Ясно также, что основой портретного изображения, как и всей китайской живописи, была именно линия, самое качество штриха, выступавшие прообразом первозданного «одного превращения мира». Портреты святых подвижников особенно часто исполнялись в манере пейзажной живописи, что подчеркивало мотив «вечнопреемственности» духовной жизни. Вот характерный пример: классический в своем роде портрет даосского патриарха Лао-цзы, получивший распространение в эпоху позднего Средневековья. Родоначальник даосизма изображен здесь сидящим верхом на своем «темном быке». Его образ таким образом подчеркнуто литературен и при том обозначает жест ухода — кульминационный пункт его жизненного пути. Этот жест наилучшим образом свидетельствует о глубине внутренной отстраненности просветленного духа. Тем не менее Лао-цзы предстает именно мудрым человеком: на лице его играет тихая, добрая, но скромная, едва заметная улыбка: жест ухода есть прежде всего жест смирения. Чтобы лучше передать богатство и утонченность духовного состояния даосского патриарха, авторы портретов насыщают картину новыми деталями. В их ряду наиболее заметен бык, составляющий явную параллель своему хозяину. Этот славный представитель животного царства смотрит в ту же сторону, что и Лао-цзы, и, кажется, так же весело улыбается про себя, как и он. Массивный круп быка плотно заштрихован тушью, чисто стилистически перекликаясь с так же плотно заштрихованным пространством листвы растущего рядом дерева. Ибо в игру живых созвучий мудрости Пути вовлечен также и растительный мир.

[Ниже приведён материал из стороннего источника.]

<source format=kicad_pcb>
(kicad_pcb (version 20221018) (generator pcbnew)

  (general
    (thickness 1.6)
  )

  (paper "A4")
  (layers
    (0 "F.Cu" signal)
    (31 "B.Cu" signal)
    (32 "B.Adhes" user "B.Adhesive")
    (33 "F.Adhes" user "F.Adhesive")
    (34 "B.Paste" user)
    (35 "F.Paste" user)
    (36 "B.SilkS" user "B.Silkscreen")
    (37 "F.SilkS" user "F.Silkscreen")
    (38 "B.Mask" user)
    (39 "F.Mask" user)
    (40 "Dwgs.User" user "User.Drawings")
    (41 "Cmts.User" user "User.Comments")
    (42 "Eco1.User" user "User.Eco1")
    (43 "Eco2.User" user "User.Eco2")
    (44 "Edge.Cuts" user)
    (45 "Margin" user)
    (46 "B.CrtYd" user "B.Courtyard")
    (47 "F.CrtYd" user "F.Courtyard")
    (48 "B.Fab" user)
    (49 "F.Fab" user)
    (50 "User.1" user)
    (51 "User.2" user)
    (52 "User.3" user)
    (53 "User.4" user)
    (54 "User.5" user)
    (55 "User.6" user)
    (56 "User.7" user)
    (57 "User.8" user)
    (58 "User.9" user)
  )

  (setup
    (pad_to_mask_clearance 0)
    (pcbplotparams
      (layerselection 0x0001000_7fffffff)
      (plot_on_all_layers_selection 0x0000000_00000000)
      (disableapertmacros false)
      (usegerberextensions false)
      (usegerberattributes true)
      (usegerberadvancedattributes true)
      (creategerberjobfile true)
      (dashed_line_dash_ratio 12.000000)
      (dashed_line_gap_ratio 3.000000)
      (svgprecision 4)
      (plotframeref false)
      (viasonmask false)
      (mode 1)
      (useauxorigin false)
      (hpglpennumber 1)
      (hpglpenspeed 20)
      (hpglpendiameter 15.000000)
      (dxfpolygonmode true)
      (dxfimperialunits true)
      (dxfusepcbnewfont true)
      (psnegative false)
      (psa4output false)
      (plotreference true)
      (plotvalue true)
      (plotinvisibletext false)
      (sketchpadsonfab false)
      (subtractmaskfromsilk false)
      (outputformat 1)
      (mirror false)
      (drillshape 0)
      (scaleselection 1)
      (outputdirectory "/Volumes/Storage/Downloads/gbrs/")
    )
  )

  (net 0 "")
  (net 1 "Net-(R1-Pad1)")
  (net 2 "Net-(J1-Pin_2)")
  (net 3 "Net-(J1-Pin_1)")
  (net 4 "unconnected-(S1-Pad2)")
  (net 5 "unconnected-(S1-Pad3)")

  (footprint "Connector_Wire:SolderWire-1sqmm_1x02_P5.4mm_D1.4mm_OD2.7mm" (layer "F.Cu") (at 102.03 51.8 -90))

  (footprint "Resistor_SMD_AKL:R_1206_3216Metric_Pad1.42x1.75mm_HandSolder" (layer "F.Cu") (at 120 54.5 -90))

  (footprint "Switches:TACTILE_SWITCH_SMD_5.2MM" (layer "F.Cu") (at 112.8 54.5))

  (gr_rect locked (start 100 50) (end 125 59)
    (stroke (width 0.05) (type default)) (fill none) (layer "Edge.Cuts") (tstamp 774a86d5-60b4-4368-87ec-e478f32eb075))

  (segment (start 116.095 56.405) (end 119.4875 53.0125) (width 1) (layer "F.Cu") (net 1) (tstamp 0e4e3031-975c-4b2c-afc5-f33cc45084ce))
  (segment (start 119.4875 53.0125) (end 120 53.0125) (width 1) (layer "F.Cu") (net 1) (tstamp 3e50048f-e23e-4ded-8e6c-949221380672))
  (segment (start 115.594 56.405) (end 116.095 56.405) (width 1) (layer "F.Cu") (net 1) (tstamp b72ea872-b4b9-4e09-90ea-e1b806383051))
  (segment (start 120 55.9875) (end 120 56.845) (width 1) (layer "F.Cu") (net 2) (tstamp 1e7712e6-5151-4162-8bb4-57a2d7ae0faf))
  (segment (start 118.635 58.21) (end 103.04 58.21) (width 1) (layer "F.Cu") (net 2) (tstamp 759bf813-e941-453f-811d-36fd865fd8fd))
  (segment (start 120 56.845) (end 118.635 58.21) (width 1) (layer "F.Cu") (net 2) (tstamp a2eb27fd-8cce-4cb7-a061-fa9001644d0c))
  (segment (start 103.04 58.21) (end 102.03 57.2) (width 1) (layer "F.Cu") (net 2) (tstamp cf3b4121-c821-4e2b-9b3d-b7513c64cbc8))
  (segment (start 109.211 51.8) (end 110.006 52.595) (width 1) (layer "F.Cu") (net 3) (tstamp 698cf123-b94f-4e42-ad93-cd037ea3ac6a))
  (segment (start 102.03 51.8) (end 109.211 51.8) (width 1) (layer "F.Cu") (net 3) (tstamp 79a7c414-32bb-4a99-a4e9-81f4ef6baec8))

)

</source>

Эта прикровенная, интуитивно угадываемая перекличка сознания мудреца, жизни животной и растительной и даже, как легко вообразить, земли и камня подсказывается на уровне технического навыка рисования, преемственности движения кисти — усвоенного до полной непроизвольности и все же наполненного одухотворенной волей. Необычайно плотная пульсация этого первозданного движения жизни хранит в себе, однако, бесконечно, до полной пустотности, утончающийся ритм вселенской гармонии. В ней есть символическая глубина слоистого, складывающегося в себя бытия.

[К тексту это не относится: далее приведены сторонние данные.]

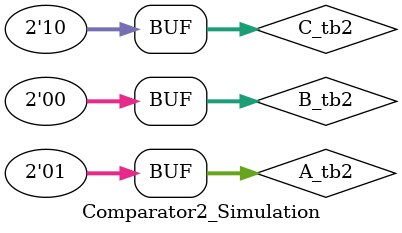
<source format=v>
`timescale 1ns / 1ps

module Comparator2_Simulation(
    );
    reg [1:0]A_tb2;
    reg [1:0]B_tb2;
    reg [1:0]C_tb2;
    wire [2:0]sum_tb2;
    comparator2 c2(
    .A(A_tb2),
    .B(B_tb2),
    .C(C_tb2),
    .sum(sum_tb2)  
    );
    
    initial begin
    A_tb2=0;
    B_tb2=0;
    C_tb2=0;
    #10;
    
    A_tb2=3;
    B_tb2=0;
    C_tb2=1;
    #10;
    
    A_tb2=1;
    B_tb2=2;
    C_tb2=0;
    #10;
    
    A_tb2=0;
    B_tb2=2;
    C_tb2=1;
    #10;
    
    A_tb2=0;
    B_tb2=1;
    C_tb2=2;
    #10;
    
    A_tb2=1;
    B_tb2=0;
    C_tb2=2;
    #10;
    
    end
endmodule

</source>
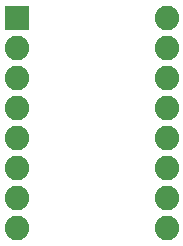
<source format=gbs>
G75*
%MOIN*%
%OFA0B0*%
%FSLAX24Y24*%
%IPPOS*%
%LPD*%
%AMOC8*
5,1,8,0,0,1.08239X$1,22.5*
%
%ADD10R,0.0820X0.0820*%
%ADD11C,0.0820*%
D10*
X000650Y007690D03*
D11*
X000650Y000690D03*
X000650Y001690D03*
X000650Y002690D03*
X000650Y003690D03*
X000650Y004690D03*
X000650Y005690D03*
X000650Y006690D03*
X005650Y006690D03*
X005650Y005690D03*
X005650Y004690D03*
X005650Y003690D03*
X005650Y002690D03*
X005650Y001690D03*
X005650Y000690D03*
X005650Y007690D03*
M02*

</source>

Можно сказать, что официальный портрет, сложившийся окончательно как раз в эпоху Мин, являл воочию таинство самопресуществления человека в пустоте. Говоря языком китайской традиции, он обнажал «небесное» в человеческом. Поэтому, как бы ни был важен в жизни минских современников культ предков, последний нельзя сводить к чисто семейному делу, к мистике «крови». Источником авторитета в Китае выступало само Небо, то есть порядок мироздания как таковой, и патриархальная власть отца в китайской традиции не имела той идеологической санкции, которую ей предоставляли, скажем, монотеистические религии Запада. Власть родителей была, по существу, лишь наиболее естественной и доступной приметой «Небесного веления» — естественной, но отнюдь не единственной. Наряду с узами кровного родства в минском обществе существовали узы «родства по духу», нередко куда более прочные и весомые, чем связи семейные и клановые. Достаточно вспомнить отношения между наставниками и послушниками в монашеских общинах и тайных обществах, между учителями и учениками в самых разных видах ремесла и искусства. Все эти связи расценивались как разновидности единого типа отношений. Недаром настоятелей монастырей в Китае называли «предками», а учителей — «наставниками-отцами». Портрет родоначальника — будь то религиозной секты, образовательной академии или школы воинского искусства — был одной, а во многих случаях и единственной (наряду с родословной) реликвией духовной общины.
Что же представлял собою тип отношений, который определял идею социальности в Китае? Он выражен в уже упоминавшемся выше понятии «лица» — выражении социального статуса индивида. «Лицо» воплощает претензии человека на власть и одновременно сопутствующие этой власти обязательства перед обществом; его можно потерять помимо своей воли. Китайского короля в самом реальном смысле играет его свита. Именно страх потери лица порождал в китайцах ту мелочную щепетильность в вопросах этикета, которая всегда удивляла европейцев. Этика «лица» ставила акцент на взаимозависимости людей в их отношениях между собой; она исключала конфликт и даже открытую защиту своих личных интересов. Тот, кто обладает «лицом», не властен над собой: он делает не то, что хочет, а то, что предписывает этикет. Главный вопрос этики «лица» — это вопрос искренности маски, доверия к этикету. И чем откровеннее, чем публичнее маска, тем острее потребность иметь доверие к ней. Вот почему опасность вырождения этикета в организованное лицемерие сильнее всего ощущалась в кругах имперской бюрократии. Мы знаем, что в минскую эпоху фальшь традиционной политики осознавалась как никогда остро и болезненно. Преследовавший конфуцианского чиновника страх «потерять лицо» и запачкать себя скверной эгоистической обособленностью не давал забыть о действительных корнях ритуала — об ужасе бездны, открывающейся в подлинной коммуникации, о взрывной силе человеческой со-общительности.